Running a quarterly EastEnders fan newspaper for 25 years, because why not.
But the moment that electrified the chat — and Lawrence — was Larry’s newest venture: Thermal Beets, a record-pressing company using plant-based material (from actual beets), powered by Icelandic geothermal energy, aiming to create the world’s most sustainable vinyl.
Yes, really.
And yes, it’s as cool as it sounds.
Larry walked us through the entire serendipitous origin story — from hearing about plant-based vinyl in Germany, to watching Icelandair’s music programming, to discovering that “one in three Icelanders is in a band,” to meeting two industry veterans who had the exact same idea at the exact same time. Every door kept opening. The red carpet kept unrolling. Iceland basically said, When can you start?
He’s already secured his first round of funding. He’s living in the “Neighborhood of the Gods” (actual name).
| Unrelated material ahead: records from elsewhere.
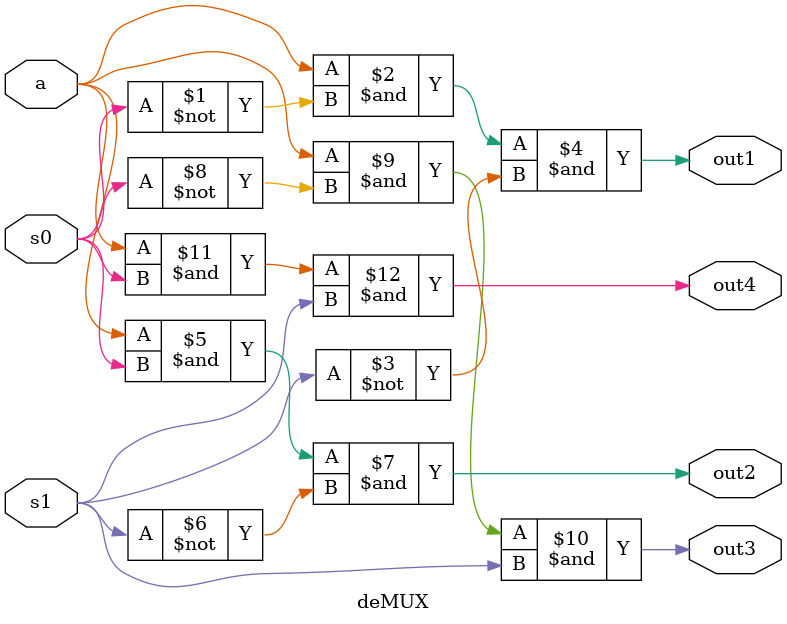
<source format=v>
`timescale 1ns / 1ps

module deMUX(
    input a,s0,s1,
    output out1, out2, out3, out4
    );
    
assign out1 = a&(~s0)&(~s1);
assign out2 = a&(s0)&(~s1);
assign out3 = a&(~s0)&(s1);
assign out4 = a&(s0)&(s1);
endmodule

</source>
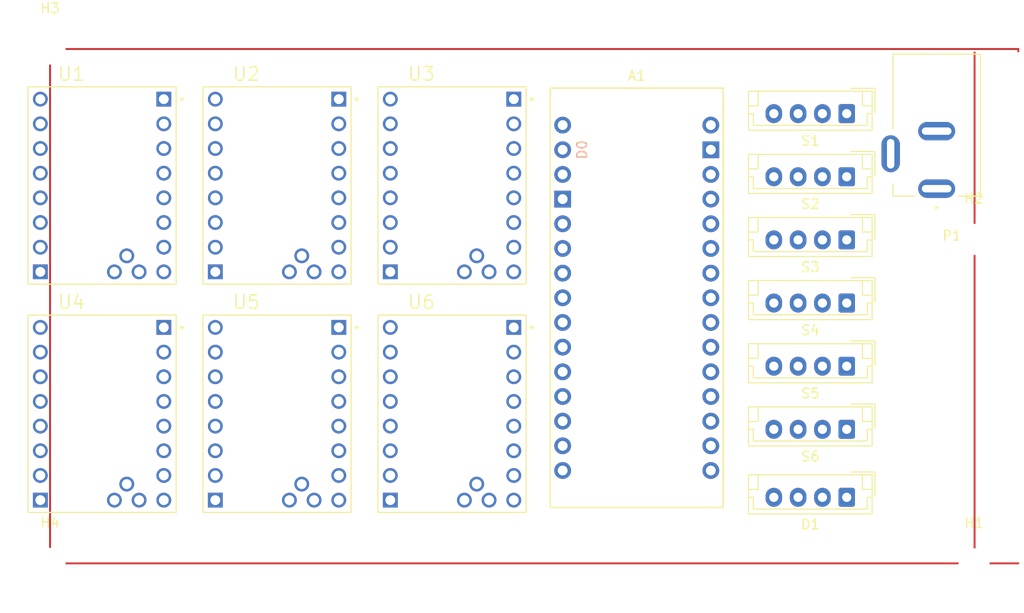
<source format=kicad_pcb>
(kicad_pcb
	(version 20240108)
	(generator "pcbnew")
	(generator_version "8.0")
	(general
		(thickness 1.6)
		(legacy_teardrops no)
	)
	(paper "A4")
	(layers
		(0 "F.Cu" signal)
		(31 "B.Cu" signal)
		(32 "B.Adhes" user "B.Adhesive")
		(33 "F.Adhes" user "F.Adhesive")
		(34 "B.Paste" user)
		(35 "F.Paste" user)
		(36 "B.SilkS" user "B.Silkscreen")
		(37 "F.SilkS" user "F.Silkscreen")
		(38 "B.Mask" user)
		(39 "F.Mask" user)
		(40 "Dwgs.User" user "User.Drawings")
		(41 "Cmts.User" user "User.Comments")
		(42 "Eco1.User" user "User.Eco1")
		(43 "Eco2.User" user "User.Eco2")
		(44 "Edge.Cuts" user)
		(45 "Margin" user)
		(46 "B.CrtYd" user "B.Courtyard")
		(47 "F.CrtYd" user "F.Courtyard")
		(48 "B.Fab" user)
		(49 "F.Fab" user)
		(50 "User.1" user)
		(51 "User.2" user)
		(52 "User.3" user)
		(53 "User.4" user)
		(54 "User.5" user)
		(55 "User.6" user)
		(56 "User.7" user)
		(57 "User.8" user)
		(58 "User.9" user)
	)
	(setup
		(pad_to_mask_clearance 0)
		(allow_soldermask_bridges_in_footprints no)
		(pcbplotparams
			(layerselection 0x00010fc_ffffffff)
			(plot_on_all_layers_selection 0x0000000_00000000)
			(disableapertmacros no)
			(usegerberextensions no)
			(usegerberattributes yes)
			(usegerberadvancedattributes yes)
			(creategerberjobfile yes)
			(dashed_line_dash_ratio 12.000000)
			(dashed_line_gap_ratio 3.000000)
			(svgprecision 4)
			(plotframeref no)
			(viasonmask no)
			(mode 1)
			(useauxorigin no)
			(hpglpennumber 1)
			(hpglpenspeed 20)
			(hpglpendiameter 15.000000)
			(pdf_front_fp_property_popups yes)
			(pdf_back_fp_property_popups yes)
			(dxfpolygonmode yes)
			(dxfimperialunits yes)
			(dxfusepcbnewfont yes)
			(psnegative no)
			(psa4output no)
			(plotreference yes)
			(plotvalue yes)
			(plotfptext yes)
			(plotinvisibletext no)
			(sketchpadsonfab no)
			(subtractmaskfromsilk no)
			(outputformat 1)
			(mirror no)
			(drillshape 1)
			(scaleselection 1)
			(outputdirectory "")
		)
	)
	(net 0 "")
	(net 1 "S2")
	(net 2 "12v GND")
	(net 3 "S3")
	(net 4 "unconnected-(A1-D0{slash}RX-PadD0)")
	(net 5 "unconnected-(A1-PadA6)")
	(net 6 "S5")
	(net 7 "D6")
	(net 8 "S6")
	(net 9 "unconnected-(A1-3.3V-Pad3V3)")
	(net 10 "12v")
	(net 11 "unconnected-(A1-~{RESET}-PadRST)")
	(net 12 "unconnected-(A1-PadB0)")
	(net 13 "unconnected-(A1-PadA1)")
	(net 14 "unconnected-(A1-D1{slash}TX-PadD1)")
	(net 15 "unconnected-(A1-PadA3)")
	(net 16 "S1")
	(net 17 "D2")
	(net 18 "D5")
	(net 19 "unconnected-(A1-PadA0)")
	(net 20 "D3")
	(net 21 "unconnected-(A1-PadB1)")
	(net 22 "SDA")
	(net 23 "D1")
	(net 24 "unconnected-(A1-PadA7)")
	(net 25 "D4")
	(net 26 "SCL")
	(net 27 "unconnected-(A1-PadA2)")
	(net 28 "S4")
	(net 29 "5v")
	(net 30 "1 B+")
	(net 31 "1 B-")
	(net 32 "1 A-")
	(net 33 "1 A+")
	(net 34 "2 A+")
	(net 35 "2 A-")
	(net 36 "2 B-")
	(net 37 "2 B+")
	(net 38 "3 B-")
	(net 39 "3 B+")
	(net 40 "3 A+")
	(net 41 "3 A-")
	(net 42 "4 A+")
	(net 43 "4 B-")
	(net 44 "4 B+")
	(net 45 "4 A-")
	(net 46 "5 A-")
	(net 47 "5 B+")
	(net 48 "5 A+")
	(net 49 "5 B-")
	(net 50 "6 A+")
	(net 51 "6 B+")
	(net 52 "6 B-")
	(net 53 "6 A-")
	(net 54 "unconnected-(U1-EN-PadJP1_8)")
	(net 55 "unconnected-(U1-PadVREF)")
	(net 56 "unconnected-(U1-MS2-PadJP1_6)")
	(net 57 "unconnected-(U1-INDEX-PadJP3_2)")
	(net 58 "unconnected-(U1-DIAG-PadJP3_1)")
	(net 59 "unconnected-(U1-MS1-PadJP1_7)")
	(net 60 "unconnected-(U1-PDN{slash}UART1-PadJP1_4)")
	(net 61 "unconnected-(U1-PDN{slash}UART2-PadJP1_5)")
	(net 62 "unconnected-(U2-EN-PadJP1_8)")
	(net 63 "unconnected-(U2-PDN{slash}UART1-PadJP1_4)")
	(net 64 "unconnected-(U2-INDEX-PadJP3_2)")
	(net 65 "unconnected-(U2-DIAG-PadJP3_1)")
	(net 66 "unconnected-(U2-MS2-PadJP1_6)")
	(net 67 "unconnected-(U2-PadVREF)")
	(net 68 "unconnected-(U2-PDN{slash}UART2-PadJP1_5)")
	(net 69 "unconnected-(U2-MS1-PadJP1_7)")
	(net 70 "unconnected-(U3-MS1-PadJP1_7)")
	(net 71 "unconnected-(U3-DIAG-PadJP3_1)")
	(net 72 "unconnected-(U3-INDEX-PadJP3_2)")
	(net 73 "unconnected-(U3-PDN{slash}UART2-PadJP1_5)")
	(net 74 "unconnected-(U3-PadVREF)")
	(net 75 "unconnected-(U3-EN-PadJP1_8)")
	(net 76 "unconnected-(U3-MS2-PadJP1_6)")
	(net 77 "unconnected-(U3-PDN{slash}UART1-PadJP1_4)")
	(net 78 "unconnected-(U4-PDN{slash}UART2-PadJP1_5)")
	(net 79 "unconnected-(U4-DIAG-PadJP3_1)")
	(net 80 "unconnected-(U4-INDEX-PadJP3_2)")
	(net 81 "unconnected-(U4-PadVREF)")
	(net 82 "unconnected-(U4-MS2-PadJP1_6)")
	(net 83 "unconnected-(U4-MS1-PadJP1_7)")
	(net 84 "unconnected-(U4-PDN{slash}UART1-PadJP1_4)")
	(net 85 "unconnected-(U4-EN-PadJP1_8)")
	(net 86 "unconnected-(U5-MS1-PadJP1_7)")
	(net 87 "unconnected-(U5-PDN{slash}UART1-PadJP1_4)")
	(net 88 "unconnected-(U5-DIAG-PadJP3_1)")
	(net 89 "unconnected-(U5-PDN{slash}UART2-PadJP1_5)")
	(net 90 "unconnected-(U5-INDEX-PadJP3_2)")
	(net 91 "unconnected-(U5-PadVREF)")
	(net 92 "unconnected-(U5-EN-PadJP1_8)")
	(net 93 "unconnected-(U5-MS2-PadJP1_6)")
	(net 94 "unconnected-(U6-DIAG-PadJP3_1)")
	(net 95 "unconnected-(U6-MS2-PadJP1_6)")
	(net 96 "unconnected-(U6-PDN{slash}UART2-PadJP1_5)")
	(net 97 "unconnected-(U6-MS1-PadJP1_7)")
	(net 98 "unconnected-(U6-PDN{slash}UART1-PadJP1_4)")
	(net 99 "unconnected-(U6-INDEX-PadJP3_2)")
	(net 100 "unconnected-(U6-PadVREF)")
	(net 101 "unconnected-(U6-EN-PadJP1_8)")
	(net 102 "unconnected-(P1-Pad3)")
	(footprint "Connector_JST:JST_EH_B4B-EH-A_1x04_P2.50mm_Vertical" (layer "F.Cu") (at 120.95 40.75 180))
	(footprint "Barrel Jack:MPD_EJ503A" (layer "F.Cu") (at 130.2 35.44 180))
	(footprint "Connector_JST:JST_EH_B4B-EH-A_1x04_P2.50mm_Vertical" (layer "F.Cu") (at 120.95 66.75 180))
	(footprint "TMC2208:MODULE_TMC2208_SILENTSTEPSTICK" (layer "F.Cu") (at 62.35 41.65))
	(footprint "MountingHole:MountingHole_3.2mm_M3" (layer "F.Cu") (at 39 80.55))
	(footprint "MountingHole:MountingHole_3.2mm_M3" (layer "F.Cu") (at 39 27.6))
	(footprint "PCM_arduino-library:Arduino_Nano_ESP32_Socket" (layer "F.Cu") (at 99.35 74.8))
	(footprint "TMC2208:MODULE_TMC2208_SILENTSTEPSTICK" (layer "F.Cu") (at 80.35 41.65))
	(footprint "Connector_JST:JST_EH_B4B-EH-A_1x04_P2.50mm_Vertical" (layer "F.Cu") (at 120.95 60.25 180))
	(footprint "Connector_JST:JST_EH_B4B-EH-A_1x04_P2.50mm_Vertical" (layer "F.Cu") (at 120.95 53.75 180))
	(footprint "TMC2208:MODULE_TMC2208_SILENTSTEPSTICK" (layer "F.Cu") (at 44.35 65.15))
	(footprint "Connector_JST:JST_EH_B4B-EH-A_1x04_P2.50mm_Vertical" (layer "F.Cu") (at 120.95 47.25 180))
	(footprint "MountingHole:MountingHole_3.2mm_M3" (layer "F.Cu") (at 134.05 80.6))
	(footprint "TMC2208:MODULE_TMC2208_SILENTSTEPSTICK" (layer "F.Cu") (at 80.35 65.15))
	(footprint "Connector_JST:JST_EH_B4B-EH-A_1x04_P2.50mm_Vertical" (layer "F.Cu") (at 120.95 34.25 180))
	(footprint "MountingHole:MountingHole_3.2mm_M3" (layer "F.Cu") (at 134.025 47.2))
	(footprint "TMC2208:MODULE_TMC2208_SILENTSTEPSTICK" (layer "F.Cu") (at 62.35 65.15))
	(footprint "TMC2208:MODULE_TMC2208_SILENTSTEPSTICK" (layer "F.Cu") (at 44.35 41.65))
	(footprint "Connector_JST:JST_EH_B4B-EH-A_1x04_P2.50mm_Vertical" (layer "F.Cu") (at 120.95 73.75 180))
	(gr_line
		(start 39 80.55)
		(end 138.6 80.55)
		(stroke
			(width 0.2)
			(type default)
		)
		(layer "F.Cu")
		(net 102)
		(uuid "36408ef3-2ee0-4d16-b72d-9a4f32ef34be")
	)
	(gr_line
		(start 129.45 27.6)
		(end 138.6 27.6)
		(stroke
			(width 0.2)
			(type default)
		)
		(layer "F.Cu")
		(net 102)
		(uuid "4743006c-dd64-46b5-aab6-d1d2c058f58d")
	)
	(gr_line
		(start 138.6 27.6)
		(end 138.6 27.85)
		(stroke
			(width 0.2)
			(type default)
		)
		(layer "F.Cu")
		(net 102)
		(uuid "5f52fb00-74c3-4c28-9fa7-edaeafb25fdf")
	)
	(gr_line
		(start 134.1 80.75)
		(end 134.1 27.95)
		(stroke
			(width 0.2)
			(type default)
		)
		(layer "F.Cu")
		(net 102)
		(uuid "76c49813-6b6f-46e5-9a5e-6cc00731f9cb")
	)
	(gr_line
		(start 39 27.6)
		(end 129.45 27.6)
		(stroke
			(width 0.2)
			(type default)
		)
		(layer "F.Cu")
		(net 102)
		(uuid "e5c41c0f-9c63-4c61-bbb5-ee5371bb60ad")
	)
	(gr_line
		(start 39 80.55)
		(end 39 27.1)
		(stroke
			(width 0.2)
			(type default)
		)
		(layer "F.Cu")
		(net 102)
		(uuid "fe6c355d-3f9a-4e4d-9118-909c92c93004")
	)
)

</source>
He found an apartment because a landlord met him once and said, “I got 70 applications, but I want you.”
We talked records, sustainability, A-list artists, shipping hurdles, circular economies, sugar-beet farming, and why Iceland hasn’t had a pressing plant since 1986. Larry wants to bring vinyl home again — ethically, artistically, and geographically.
And woven through all of it was this throughline:
Larry has always been a person ahead of the trend, even before he knew himself fully.
Identity, creativity, entrepreneurship, reinvention — it all clicked into place the moment he stopped trying to fit a mold.